§ Task item: Your task is to find every line in the records that holds the string "Right" and copy it.

* * * * * * *

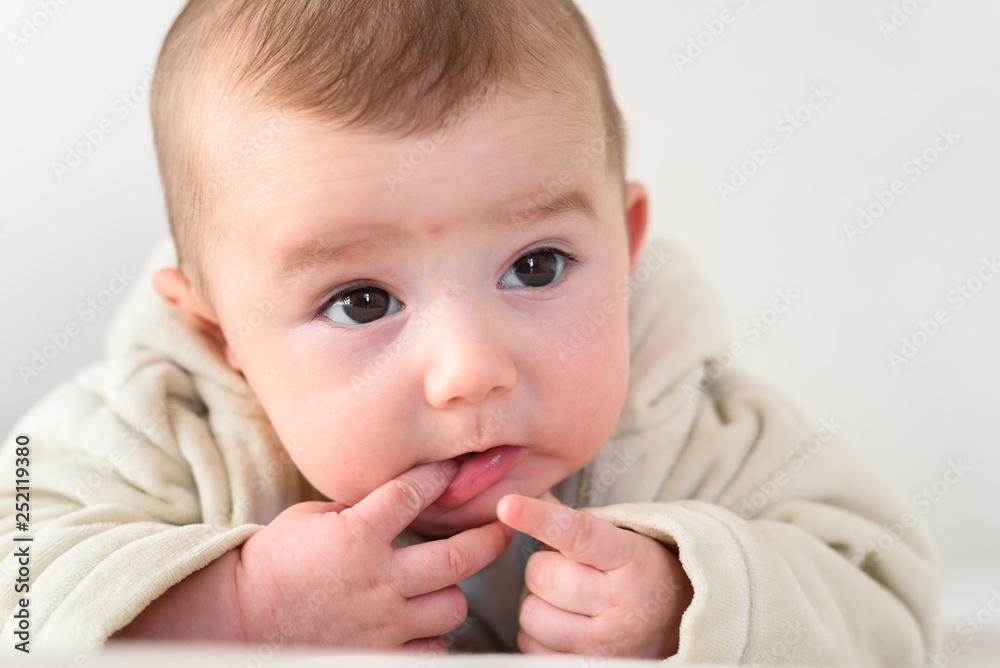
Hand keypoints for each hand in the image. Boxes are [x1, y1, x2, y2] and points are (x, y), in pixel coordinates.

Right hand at [236, 460, 511, 651]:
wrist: (241, 620)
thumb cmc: (271, 563)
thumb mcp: (311, 518)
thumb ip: (358, 509)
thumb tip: (396, 501)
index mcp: (358, 534)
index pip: (415, 494)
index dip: (441, 477)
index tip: (457, 470)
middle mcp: (380, 578)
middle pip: (460, 555)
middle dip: (490, 537)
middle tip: (502, 527)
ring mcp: (384, 622)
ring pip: (453, 605)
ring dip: (455, 590)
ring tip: (449, 581)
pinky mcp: (380, 654)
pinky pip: (433, 649)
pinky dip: (435, 636)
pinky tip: (425, 622)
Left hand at [496, 492, 691, 658]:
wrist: (682, 626)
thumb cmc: (640, 573)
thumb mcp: (622, 540)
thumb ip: (571, 522)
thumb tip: (515, 502)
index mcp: (630, 559)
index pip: (578, 534)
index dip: (539, 518)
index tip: (507, 505)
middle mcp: (620, 604)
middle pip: (543, 575)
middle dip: (543, 567)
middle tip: (566, 570)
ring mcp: (605, 643)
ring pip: (531, 614)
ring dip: (537, 602)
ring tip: (566, 600)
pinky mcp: (589, 667)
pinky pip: (531, 647)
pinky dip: (537, 634)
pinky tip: (563, 625)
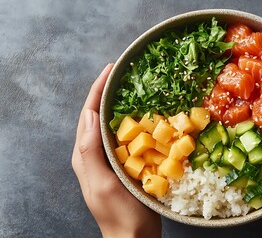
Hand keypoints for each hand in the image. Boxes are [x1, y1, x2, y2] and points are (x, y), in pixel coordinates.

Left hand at [72, 64, 161, 237]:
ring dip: (121, 104)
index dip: (97, 91)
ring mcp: (110, 159)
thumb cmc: (120, 215)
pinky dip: (135, 121)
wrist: (134, 237)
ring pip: (112, 124)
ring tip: (134, 87)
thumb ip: (90, 152)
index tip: (110, 70)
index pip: (88, 115)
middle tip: (123, 73)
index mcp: (85, 155)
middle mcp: (95, 154)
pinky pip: (127, 137)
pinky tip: (147, 115)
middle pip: (98, 115)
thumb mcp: (103, 184)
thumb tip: (89, 116)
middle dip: (108, 92)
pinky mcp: (124, 164)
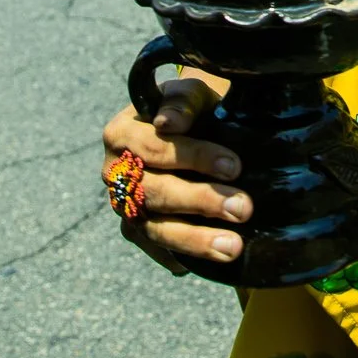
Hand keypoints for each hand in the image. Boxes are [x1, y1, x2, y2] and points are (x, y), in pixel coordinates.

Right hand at [102, 76, 247, 271]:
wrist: (191, 128)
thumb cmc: (192, 108)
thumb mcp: (189, 95)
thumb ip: (181, 103)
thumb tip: (168, 123)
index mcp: (121, 134)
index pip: (155, 148)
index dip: (195, 157)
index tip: (235, 166)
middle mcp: (114, 173)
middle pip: (156, 192)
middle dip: (202, 200)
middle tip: (243, 208)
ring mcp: (123, 205)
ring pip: (155, 227)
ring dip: (195, 239)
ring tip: (232, 248)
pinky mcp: (136, 230)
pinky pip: (156, 248)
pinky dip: (178, 256)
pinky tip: (207, 263)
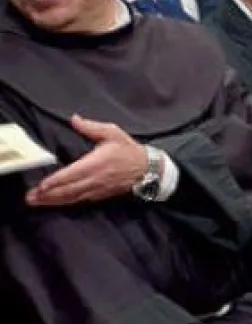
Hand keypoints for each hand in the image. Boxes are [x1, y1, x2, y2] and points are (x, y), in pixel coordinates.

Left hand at [27, 116, 148, 207]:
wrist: (148, 169)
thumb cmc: (128, 150)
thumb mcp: (113, 132)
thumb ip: (91, 127)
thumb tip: (74, 119)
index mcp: (97, 163)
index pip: (72, 174)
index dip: (56, 181)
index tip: (42, 185)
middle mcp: (95, 179)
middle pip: (68, 189)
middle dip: (48, 195)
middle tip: (30, 198)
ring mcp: (97, 189)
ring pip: (72, 197)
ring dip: (53, 201)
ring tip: (37, 203)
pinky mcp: (100, 195)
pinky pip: (80, 200)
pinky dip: (66, 203)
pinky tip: (55, 203)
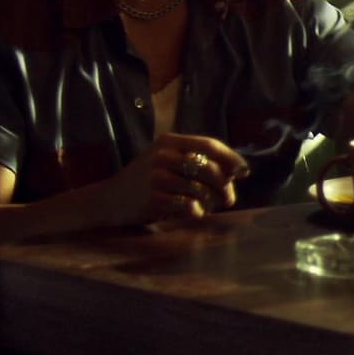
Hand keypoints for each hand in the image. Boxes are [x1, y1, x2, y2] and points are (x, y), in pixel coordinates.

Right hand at [104, 133, 250, 224]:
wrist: (109, 200)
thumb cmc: (148, 182)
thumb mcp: (167, 162)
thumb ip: (196, 161)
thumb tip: (236, 173)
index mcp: (170, 141)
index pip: (210, 144)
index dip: (231, 158)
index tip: (244, 172)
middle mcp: (162, 154)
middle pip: (209, 168)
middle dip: (224, 186)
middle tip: (228, 199)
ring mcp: (155, 176)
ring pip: (200, 189)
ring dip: (210, 202)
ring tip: (206, 206)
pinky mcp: (152, 197)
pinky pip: (187, 205)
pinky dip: (196, 211)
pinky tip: (193, 213)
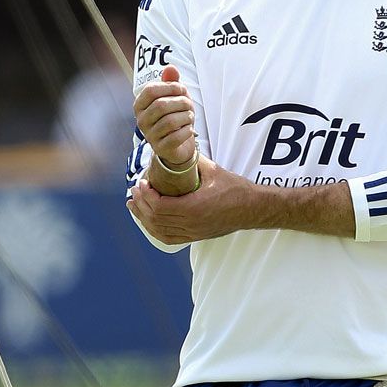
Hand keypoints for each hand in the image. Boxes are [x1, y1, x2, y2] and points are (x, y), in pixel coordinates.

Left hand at [128, 154, 254, 244]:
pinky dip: (155, 230)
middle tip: (134, 190)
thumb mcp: (213, 170)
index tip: (141, 183)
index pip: (161, 206)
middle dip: (141, 204)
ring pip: (159, 230)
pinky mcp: (195, 237)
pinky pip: (169, 238)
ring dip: (143, 218)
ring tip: (134, 205)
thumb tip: (175, 149)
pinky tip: (147, 222)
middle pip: (156, 219)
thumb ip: (192, 160)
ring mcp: (193, 232)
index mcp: (195, 208)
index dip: (147, 195)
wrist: (251, 208)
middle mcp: (192, 224)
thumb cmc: (235, 188)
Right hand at [134, 64, 197, 177]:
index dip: (170, 87)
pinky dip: (187, 131)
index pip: (151, 90)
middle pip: (161, 105)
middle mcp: (141, 120)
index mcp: (140, 105)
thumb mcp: (173, 97)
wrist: (177, 146)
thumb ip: (171, 82)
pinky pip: (176, 137)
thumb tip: (171, 67)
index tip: (182, 90)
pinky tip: (189, 129)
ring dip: (186, 117)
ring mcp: (150, 135)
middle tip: (189, 105)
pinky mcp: (160, 148)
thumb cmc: (174, 117)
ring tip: (190, 117)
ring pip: (170, 121)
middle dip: (181, 102)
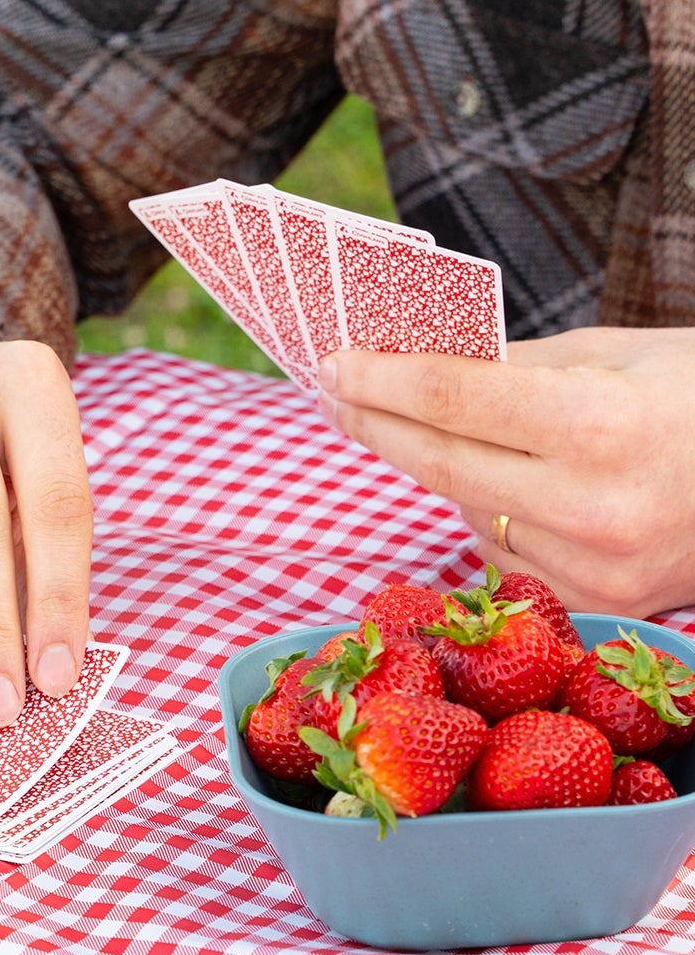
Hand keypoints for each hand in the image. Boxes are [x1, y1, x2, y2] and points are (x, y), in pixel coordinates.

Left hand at [319, 327, 694, 616]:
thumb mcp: (621, 353)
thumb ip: (517, 364)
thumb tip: (415, 354)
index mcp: (599, 426)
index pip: (452, 400)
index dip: (381, 377)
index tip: (333, 360)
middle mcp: (591, 508)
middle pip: (439, 463)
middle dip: (375, 421)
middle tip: (334, 389)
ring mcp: (591, 567)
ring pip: (466, 509)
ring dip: (435, 464)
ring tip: (415, 419)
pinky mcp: (592, 601)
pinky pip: (502, 551)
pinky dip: (487, 511)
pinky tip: (504, 480)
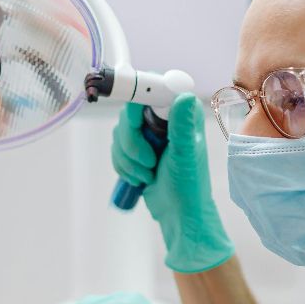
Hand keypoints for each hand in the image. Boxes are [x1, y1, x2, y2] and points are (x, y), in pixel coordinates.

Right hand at [112, 95, 233, 273]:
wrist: (178, 213)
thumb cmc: (189, 186)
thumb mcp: (185, 155)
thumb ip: (182, 126)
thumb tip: (183, 96)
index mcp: (180, 113)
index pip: (152, 90)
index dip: (138, 102)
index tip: (137, 122)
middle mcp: (164, 118)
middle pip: (129, 114)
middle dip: (132, 143)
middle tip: (149, 162)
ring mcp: (149, 133)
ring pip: (119, 133)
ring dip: (128, 158)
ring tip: (148, 174)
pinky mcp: (136, 148)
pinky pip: (115, 148)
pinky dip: (123, 165)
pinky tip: (140, 178)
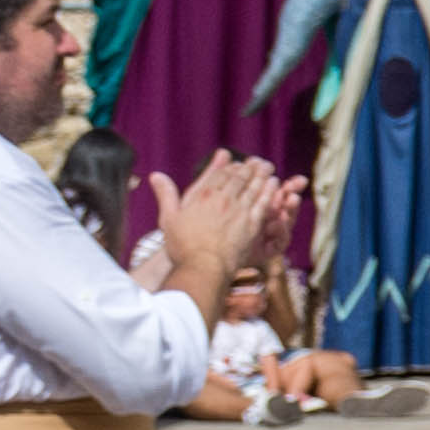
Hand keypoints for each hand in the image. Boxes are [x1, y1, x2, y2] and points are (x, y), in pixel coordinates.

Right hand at [158, 155, 286, 310]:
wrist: (204, 267)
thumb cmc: (183, 246)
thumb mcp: (169, 218)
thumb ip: (166, 195)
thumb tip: (155, 175)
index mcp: (204, 196)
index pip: (220, 174)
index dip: (229, 166)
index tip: (236, 163)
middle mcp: (224, 199)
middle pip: (239, 177)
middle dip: (248, 167)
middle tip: (257, 161)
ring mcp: (240, 211)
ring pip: (254, 186)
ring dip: (261, 175)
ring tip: (267, 168)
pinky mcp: (253, 223)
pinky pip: (264, 202)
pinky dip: (269, 191)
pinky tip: (274, 185)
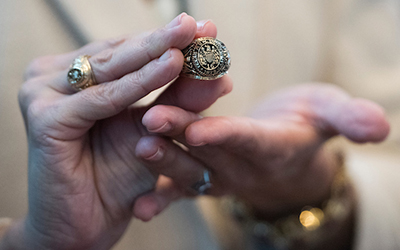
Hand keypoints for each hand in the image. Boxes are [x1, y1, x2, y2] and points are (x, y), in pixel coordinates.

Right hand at [3, 14, 231, 249]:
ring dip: (154, 54)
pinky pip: (101, 98)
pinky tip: (170, 65)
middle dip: (164, 40)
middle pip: (119, 54)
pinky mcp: (45, 118)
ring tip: (190, 38)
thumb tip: (222, 76)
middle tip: (201, 24)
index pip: (127, 52)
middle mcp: (57, 78)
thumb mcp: (155, 134)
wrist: (84, 226)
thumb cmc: (116, 180)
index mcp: (77, 77)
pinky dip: (137, 84)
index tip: (205, 28)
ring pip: (111, 70)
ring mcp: (44, 94)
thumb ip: (180, 103)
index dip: (167, 41)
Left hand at [133, 83, 389, 219]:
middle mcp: (243, 167)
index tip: (200, 130)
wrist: (288, 153)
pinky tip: (140, 206)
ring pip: (189, 169)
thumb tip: (380, 127)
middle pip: (210, 152)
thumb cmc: (307, 126)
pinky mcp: (205, 178)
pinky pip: (181, 189)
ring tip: (139, 146)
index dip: (226, 134)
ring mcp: (221, 177)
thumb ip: (349, 119)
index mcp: (271, 146)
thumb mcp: (331, 114)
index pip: (247, 139)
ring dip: (163, 160)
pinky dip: (161, 197)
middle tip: (152, 124)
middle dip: (181, 138)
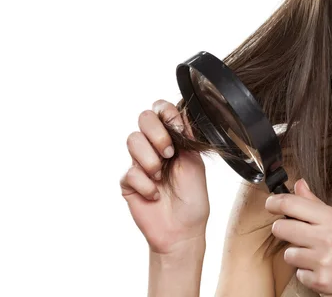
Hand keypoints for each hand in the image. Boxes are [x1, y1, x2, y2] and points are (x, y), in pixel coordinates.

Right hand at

* * * * * * *

§ Worked solution:
Right hand at [236, 460, 511, 651]:
Right hand at [102, 76, 247, 271]:
Right hand at [104, 133, 250, 224]:
Right hand at [134, 64, 197, 177]:
Right hand at [112, 95, 233, 273]:
Right hand at [158, 155, 286, 310]:
Right hand at [3, 14, 231, 249]:
Right hand at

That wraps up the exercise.